The narration was well done on the audio book which always leads to a better experience. They used two people, a male and a female to do the different parts so that helped suspend the disbelief. The resolution was a slight let-down for me as the novel itself changed from a horror novel to more of a spy/thriller story and Koontz does the former better than the later. But the plot was still smooth and the ending was comfortable. All in all an enjoyable "read".

F my next audio book: The Grapes of Wrath by John Steinbeck. No, I've never read it so I figured an audio format might be the only way I ever get this one done. And no, it's not abridged (went back to my old library) so I should get the full impact of one of the great classics.

Tuesday, October 13, 2009

House of Reckoning

Today I completed the latest Amazon "Vine" program book, House of Reckoning, by John Saul. This is the first John Saul book I have ever read although I had listened to one in audio book format. That one had a great premise but seemed somewhat clumsy in its execution and even boring. The boring nature of it could have been a by-product of the audio book production as that does sometimes happen. So in my never ending search for good horror writing, I thought I'd give him another chance.
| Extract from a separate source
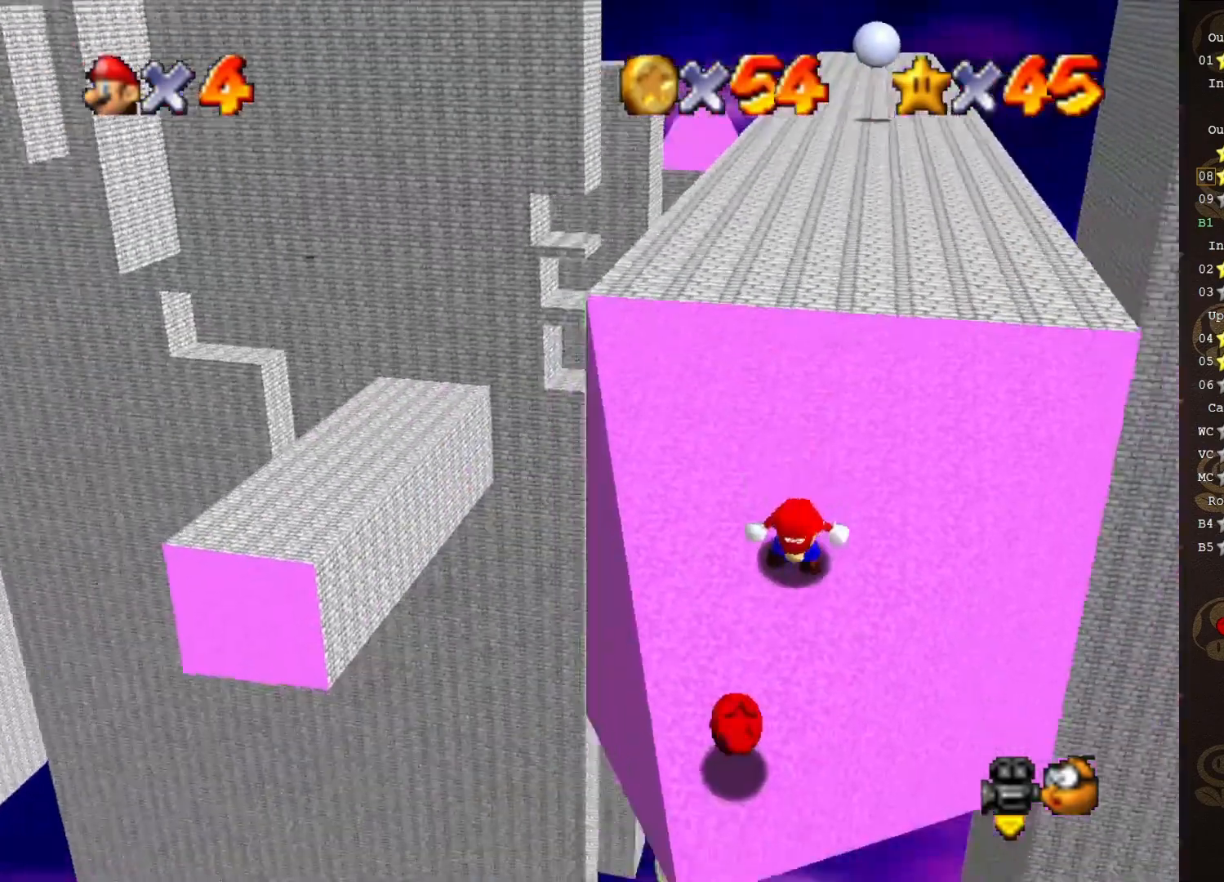
{"buttons": [], "left_stick": "down", "events": [[333, "left_stick", "down"]]}
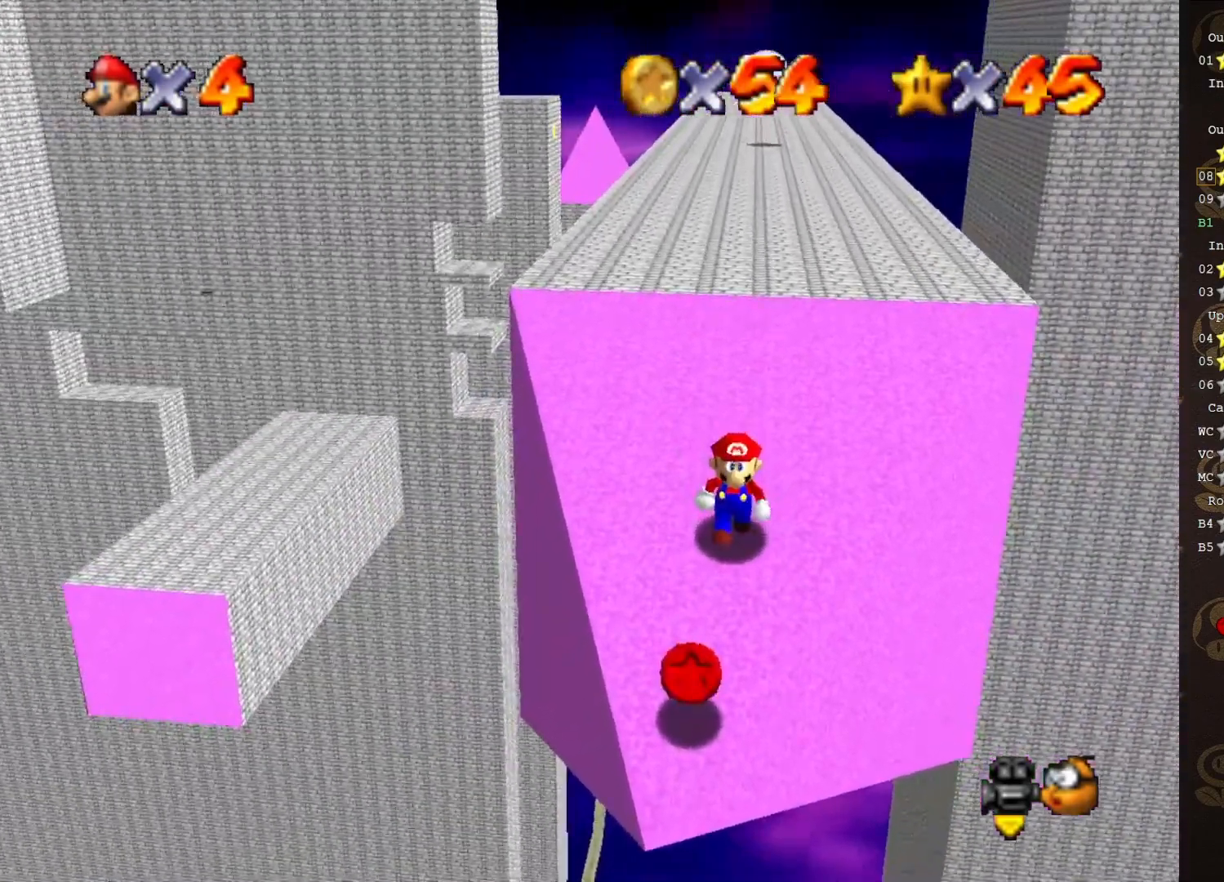
{"buttons": [], "left_stick": "down-left", "events": [[50, "left_stick", "center"], [150, "A", "down"], [217, "A", "up"], [267, "left_stick", "down-left"]]}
House of Reckoning has a fairly standard premise for a horror tale. A 14-year old girl named Sarah is hit by a drunk driver (who happens to be her father) and since her mother has already passed away, she is put into a foster home while her father has to go to jail. Sarah now has a disability and walks with a limp. We learn of her amazing artistic ability and we meet a fellow student of hers, named Nick who hears voices. Then there is Sarah's art teacher who lives alone in an old house that used to be an insane asylum. Of course all of this intertwines and we experience a pretty typical haunted house sort of story. These three characters must come together because everybody else in the town is a one dimensional, sterotypical character who delights in teasing a 14 year old girl with a limp and proclaiming the art teacher who lives in the old house, a "witch".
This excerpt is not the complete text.